Instructions to follow
Would you output the entries below only from the line containing "X148082000Y-127266000D01*" through the line containing "X167682000Y-128366000D02*", exactly as they stand and with both ends included?

(Machine-readable hardware designs)
^^^^

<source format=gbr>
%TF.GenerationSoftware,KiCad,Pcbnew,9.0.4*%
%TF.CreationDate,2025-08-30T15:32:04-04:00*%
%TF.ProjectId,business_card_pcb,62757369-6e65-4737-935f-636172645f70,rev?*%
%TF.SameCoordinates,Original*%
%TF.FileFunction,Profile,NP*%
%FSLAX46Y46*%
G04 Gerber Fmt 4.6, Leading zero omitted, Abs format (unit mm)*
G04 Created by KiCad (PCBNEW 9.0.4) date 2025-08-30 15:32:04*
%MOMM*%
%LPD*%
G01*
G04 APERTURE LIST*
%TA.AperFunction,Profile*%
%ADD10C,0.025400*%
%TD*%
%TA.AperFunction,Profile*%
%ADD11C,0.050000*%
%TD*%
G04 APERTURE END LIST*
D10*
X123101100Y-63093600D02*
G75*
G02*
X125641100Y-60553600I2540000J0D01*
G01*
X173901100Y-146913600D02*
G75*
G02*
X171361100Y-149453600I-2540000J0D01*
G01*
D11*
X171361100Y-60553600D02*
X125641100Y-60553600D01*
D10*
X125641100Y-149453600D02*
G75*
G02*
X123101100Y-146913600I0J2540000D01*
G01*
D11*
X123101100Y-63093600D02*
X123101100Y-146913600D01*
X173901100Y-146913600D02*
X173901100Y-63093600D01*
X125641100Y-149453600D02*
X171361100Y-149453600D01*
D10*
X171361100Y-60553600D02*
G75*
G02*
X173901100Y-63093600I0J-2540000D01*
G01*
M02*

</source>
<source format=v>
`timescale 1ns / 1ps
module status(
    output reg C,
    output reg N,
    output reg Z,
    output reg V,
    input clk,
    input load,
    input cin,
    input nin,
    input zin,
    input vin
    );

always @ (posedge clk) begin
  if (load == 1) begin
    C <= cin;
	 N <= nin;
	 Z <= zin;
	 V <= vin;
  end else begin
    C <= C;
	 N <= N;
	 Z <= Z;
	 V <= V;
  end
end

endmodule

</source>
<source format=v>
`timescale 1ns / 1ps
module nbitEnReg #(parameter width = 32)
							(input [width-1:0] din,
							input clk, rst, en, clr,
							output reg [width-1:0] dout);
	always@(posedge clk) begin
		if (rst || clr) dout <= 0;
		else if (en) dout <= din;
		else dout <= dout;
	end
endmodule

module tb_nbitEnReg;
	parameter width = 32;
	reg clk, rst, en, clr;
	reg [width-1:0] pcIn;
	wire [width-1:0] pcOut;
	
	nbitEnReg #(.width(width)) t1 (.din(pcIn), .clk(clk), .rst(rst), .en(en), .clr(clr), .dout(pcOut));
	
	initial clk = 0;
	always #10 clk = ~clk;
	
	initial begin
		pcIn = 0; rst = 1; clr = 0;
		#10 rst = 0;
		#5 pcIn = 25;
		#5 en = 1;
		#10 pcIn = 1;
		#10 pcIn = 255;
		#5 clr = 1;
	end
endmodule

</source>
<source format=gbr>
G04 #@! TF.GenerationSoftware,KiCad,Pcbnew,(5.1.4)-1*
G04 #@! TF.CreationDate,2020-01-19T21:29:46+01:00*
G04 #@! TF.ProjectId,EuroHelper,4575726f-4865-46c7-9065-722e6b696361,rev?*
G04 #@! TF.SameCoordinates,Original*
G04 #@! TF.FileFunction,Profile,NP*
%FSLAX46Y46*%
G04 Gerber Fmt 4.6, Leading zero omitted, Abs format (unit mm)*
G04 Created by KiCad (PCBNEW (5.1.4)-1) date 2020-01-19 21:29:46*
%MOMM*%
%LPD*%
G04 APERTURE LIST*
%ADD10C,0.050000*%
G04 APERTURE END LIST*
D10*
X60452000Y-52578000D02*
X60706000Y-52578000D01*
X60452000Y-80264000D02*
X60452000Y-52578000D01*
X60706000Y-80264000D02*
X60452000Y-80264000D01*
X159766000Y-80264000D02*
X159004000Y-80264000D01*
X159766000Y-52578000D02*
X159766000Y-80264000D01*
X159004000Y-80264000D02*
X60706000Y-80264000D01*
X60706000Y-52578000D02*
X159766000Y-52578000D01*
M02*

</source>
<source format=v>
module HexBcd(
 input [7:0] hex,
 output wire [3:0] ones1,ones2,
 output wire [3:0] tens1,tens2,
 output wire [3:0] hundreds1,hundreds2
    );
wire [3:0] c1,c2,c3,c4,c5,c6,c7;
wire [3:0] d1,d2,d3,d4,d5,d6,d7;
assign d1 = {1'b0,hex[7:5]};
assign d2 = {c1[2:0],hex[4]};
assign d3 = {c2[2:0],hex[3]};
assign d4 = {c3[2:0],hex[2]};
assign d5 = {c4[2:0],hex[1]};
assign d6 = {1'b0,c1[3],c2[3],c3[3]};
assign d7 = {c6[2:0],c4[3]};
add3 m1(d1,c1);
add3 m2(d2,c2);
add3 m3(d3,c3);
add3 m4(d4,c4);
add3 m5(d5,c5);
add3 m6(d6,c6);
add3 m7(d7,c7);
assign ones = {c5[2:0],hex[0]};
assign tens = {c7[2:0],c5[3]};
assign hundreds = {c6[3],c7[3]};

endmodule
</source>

^^^^

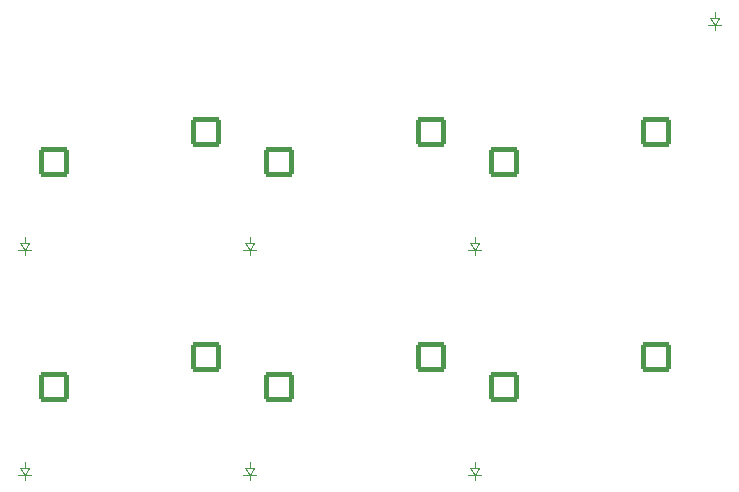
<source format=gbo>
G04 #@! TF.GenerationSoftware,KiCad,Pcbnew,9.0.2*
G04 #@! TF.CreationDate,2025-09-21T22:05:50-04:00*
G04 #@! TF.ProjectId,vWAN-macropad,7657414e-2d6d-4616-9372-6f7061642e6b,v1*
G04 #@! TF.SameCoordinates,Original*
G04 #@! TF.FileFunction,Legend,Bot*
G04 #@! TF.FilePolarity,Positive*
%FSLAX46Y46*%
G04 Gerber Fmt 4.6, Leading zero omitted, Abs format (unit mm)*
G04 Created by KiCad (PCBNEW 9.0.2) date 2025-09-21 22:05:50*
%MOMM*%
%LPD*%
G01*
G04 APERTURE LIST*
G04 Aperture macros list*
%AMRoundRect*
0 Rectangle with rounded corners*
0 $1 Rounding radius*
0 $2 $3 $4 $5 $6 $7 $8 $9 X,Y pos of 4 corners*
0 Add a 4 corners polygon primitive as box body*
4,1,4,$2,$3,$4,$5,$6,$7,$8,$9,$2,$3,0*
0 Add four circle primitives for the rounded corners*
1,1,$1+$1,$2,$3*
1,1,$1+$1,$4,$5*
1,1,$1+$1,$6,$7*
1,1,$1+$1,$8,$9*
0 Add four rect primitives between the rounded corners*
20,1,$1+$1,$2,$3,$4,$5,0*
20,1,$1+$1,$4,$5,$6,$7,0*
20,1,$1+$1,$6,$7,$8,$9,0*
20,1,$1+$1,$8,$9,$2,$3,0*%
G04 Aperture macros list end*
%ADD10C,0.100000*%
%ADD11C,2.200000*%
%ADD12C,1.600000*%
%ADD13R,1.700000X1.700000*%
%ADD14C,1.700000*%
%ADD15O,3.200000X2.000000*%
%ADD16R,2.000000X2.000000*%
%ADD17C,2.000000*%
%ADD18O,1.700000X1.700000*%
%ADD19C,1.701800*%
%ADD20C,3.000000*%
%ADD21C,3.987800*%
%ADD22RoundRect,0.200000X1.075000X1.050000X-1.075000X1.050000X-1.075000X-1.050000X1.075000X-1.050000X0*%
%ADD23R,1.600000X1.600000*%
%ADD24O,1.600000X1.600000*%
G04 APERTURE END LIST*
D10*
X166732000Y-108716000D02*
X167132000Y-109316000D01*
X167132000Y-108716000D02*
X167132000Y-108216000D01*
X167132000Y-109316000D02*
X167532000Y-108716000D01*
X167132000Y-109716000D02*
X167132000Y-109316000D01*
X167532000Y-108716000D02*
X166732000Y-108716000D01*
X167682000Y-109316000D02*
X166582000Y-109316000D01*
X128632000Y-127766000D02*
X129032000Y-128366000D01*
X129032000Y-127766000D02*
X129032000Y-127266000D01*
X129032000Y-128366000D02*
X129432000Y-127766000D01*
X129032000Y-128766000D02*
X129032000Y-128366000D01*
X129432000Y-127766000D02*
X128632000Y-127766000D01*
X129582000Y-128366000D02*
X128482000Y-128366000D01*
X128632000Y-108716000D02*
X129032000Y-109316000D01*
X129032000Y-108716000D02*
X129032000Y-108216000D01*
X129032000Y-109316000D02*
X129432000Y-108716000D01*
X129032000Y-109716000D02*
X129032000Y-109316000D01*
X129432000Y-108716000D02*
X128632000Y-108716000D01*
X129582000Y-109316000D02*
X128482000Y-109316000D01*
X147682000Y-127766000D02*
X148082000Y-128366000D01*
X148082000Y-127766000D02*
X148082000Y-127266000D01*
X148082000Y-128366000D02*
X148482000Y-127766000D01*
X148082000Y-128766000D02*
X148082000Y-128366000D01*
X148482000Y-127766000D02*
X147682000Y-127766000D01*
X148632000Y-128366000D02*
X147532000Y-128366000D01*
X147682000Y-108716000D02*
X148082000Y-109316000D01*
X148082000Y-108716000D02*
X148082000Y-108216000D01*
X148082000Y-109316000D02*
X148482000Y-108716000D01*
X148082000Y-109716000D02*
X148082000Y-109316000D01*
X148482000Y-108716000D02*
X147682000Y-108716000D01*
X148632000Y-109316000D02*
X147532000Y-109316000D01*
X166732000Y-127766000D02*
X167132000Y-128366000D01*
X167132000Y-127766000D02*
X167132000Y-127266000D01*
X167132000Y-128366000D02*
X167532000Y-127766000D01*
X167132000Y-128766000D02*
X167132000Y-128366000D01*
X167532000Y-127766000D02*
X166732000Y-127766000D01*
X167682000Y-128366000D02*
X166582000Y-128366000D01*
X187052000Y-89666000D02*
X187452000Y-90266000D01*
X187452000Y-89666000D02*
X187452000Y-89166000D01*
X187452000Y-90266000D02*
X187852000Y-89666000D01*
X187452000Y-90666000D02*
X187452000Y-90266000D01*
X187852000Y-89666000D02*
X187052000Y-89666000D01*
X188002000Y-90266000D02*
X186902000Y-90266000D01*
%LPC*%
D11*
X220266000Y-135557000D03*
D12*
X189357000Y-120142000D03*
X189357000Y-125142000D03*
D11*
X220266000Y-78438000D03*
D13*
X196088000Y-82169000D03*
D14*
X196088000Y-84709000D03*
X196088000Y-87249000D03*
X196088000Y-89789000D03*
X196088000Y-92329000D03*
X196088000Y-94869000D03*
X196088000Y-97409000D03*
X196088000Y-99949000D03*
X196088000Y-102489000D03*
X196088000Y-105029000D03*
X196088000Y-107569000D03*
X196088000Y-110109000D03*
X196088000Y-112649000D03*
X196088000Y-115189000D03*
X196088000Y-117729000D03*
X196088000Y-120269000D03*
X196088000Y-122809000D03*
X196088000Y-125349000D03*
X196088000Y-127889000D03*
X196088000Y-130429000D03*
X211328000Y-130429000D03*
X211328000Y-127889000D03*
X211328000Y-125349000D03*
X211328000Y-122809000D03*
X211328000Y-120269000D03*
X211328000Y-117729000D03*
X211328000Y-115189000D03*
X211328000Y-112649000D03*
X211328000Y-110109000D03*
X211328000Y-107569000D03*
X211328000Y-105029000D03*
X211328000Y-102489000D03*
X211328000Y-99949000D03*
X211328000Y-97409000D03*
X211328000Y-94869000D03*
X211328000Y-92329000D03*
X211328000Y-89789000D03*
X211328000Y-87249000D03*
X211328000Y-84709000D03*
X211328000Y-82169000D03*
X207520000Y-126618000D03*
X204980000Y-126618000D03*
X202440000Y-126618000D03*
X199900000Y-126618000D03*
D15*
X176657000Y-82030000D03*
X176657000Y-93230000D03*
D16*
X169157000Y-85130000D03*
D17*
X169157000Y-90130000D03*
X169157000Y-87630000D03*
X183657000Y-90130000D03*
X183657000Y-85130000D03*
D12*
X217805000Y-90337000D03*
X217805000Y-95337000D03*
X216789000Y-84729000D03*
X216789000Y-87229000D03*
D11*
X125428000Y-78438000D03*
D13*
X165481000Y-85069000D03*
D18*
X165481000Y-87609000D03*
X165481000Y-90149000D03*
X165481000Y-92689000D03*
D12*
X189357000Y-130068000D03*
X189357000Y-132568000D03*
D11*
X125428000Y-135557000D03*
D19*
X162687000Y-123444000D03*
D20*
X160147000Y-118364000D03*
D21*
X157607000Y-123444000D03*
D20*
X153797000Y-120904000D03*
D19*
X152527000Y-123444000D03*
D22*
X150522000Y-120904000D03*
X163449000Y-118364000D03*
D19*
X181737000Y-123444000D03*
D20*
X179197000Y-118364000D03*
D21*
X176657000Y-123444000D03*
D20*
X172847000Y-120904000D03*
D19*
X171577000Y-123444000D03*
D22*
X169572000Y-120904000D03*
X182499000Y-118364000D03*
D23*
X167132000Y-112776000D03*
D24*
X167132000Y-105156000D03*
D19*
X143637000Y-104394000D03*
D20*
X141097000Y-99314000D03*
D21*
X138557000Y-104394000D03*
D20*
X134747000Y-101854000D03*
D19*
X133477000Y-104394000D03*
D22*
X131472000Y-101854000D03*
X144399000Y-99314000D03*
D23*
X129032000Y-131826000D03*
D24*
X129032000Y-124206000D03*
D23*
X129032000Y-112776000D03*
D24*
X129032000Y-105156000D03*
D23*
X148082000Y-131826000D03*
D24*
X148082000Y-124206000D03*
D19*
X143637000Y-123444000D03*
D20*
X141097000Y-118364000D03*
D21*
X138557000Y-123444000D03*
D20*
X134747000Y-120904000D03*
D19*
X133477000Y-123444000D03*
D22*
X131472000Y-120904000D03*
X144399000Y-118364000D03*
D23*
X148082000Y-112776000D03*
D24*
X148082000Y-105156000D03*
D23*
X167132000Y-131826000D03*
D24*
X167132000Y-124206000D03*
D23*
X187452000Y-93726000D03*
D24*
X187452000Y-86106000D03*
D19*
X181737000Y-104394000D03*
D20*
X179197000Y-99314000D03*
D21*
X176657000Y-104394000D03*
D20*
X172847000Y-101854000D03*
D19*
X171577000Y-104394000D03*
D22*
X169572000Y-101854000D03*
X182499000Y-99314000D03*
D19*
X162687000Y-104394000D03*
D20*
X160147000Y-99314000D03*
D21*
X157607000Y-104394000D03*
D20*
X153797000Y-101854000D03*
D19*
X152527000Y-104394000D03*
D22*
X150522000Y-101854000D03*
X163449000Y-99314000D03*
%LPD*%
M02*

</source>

^^^^

Expected answer
X148082000Y-127266000D01*
X148082000Y-128366000D02*
X148482000Y-127766000D01*
X148082000Y-128766000D02*
X148082000Y-128366000D01*
X148482000Y-127766000D02*
X147682000Y-127766000D01*
X148632000Y-128366000D02*
X147532000Y-128366000D01*
X147682000Y-108716000D02*
X148082000Y-109316000D01*
X148082000Y-108716000D02*
X148082000Y-108216000D01*
X148082000Y-109316000D02*
X148482000Y-108716000D01*
X148082000Y-109716000D02*
X148082000Y-109316000D01*
X148482000Y-108716000D02*
X147682000Y-108716000D01*
X148632000Y-109316000D02*
X147532000Y-109316000D01*
X166732000Y-127766000D02*
X167132000Y-128366000D01*
X167132000Y-127766000D02*
X167132000Y-127266000D01*
X167132000Y-128366000D02*
X167532000Y-127766000D01*
X167132000Y-128766000D02*
X167132000Y-128366000D01*
X167532000Y-127766000D02*
X166732000Y-127766000D01*
X167682000Y-128366000D02*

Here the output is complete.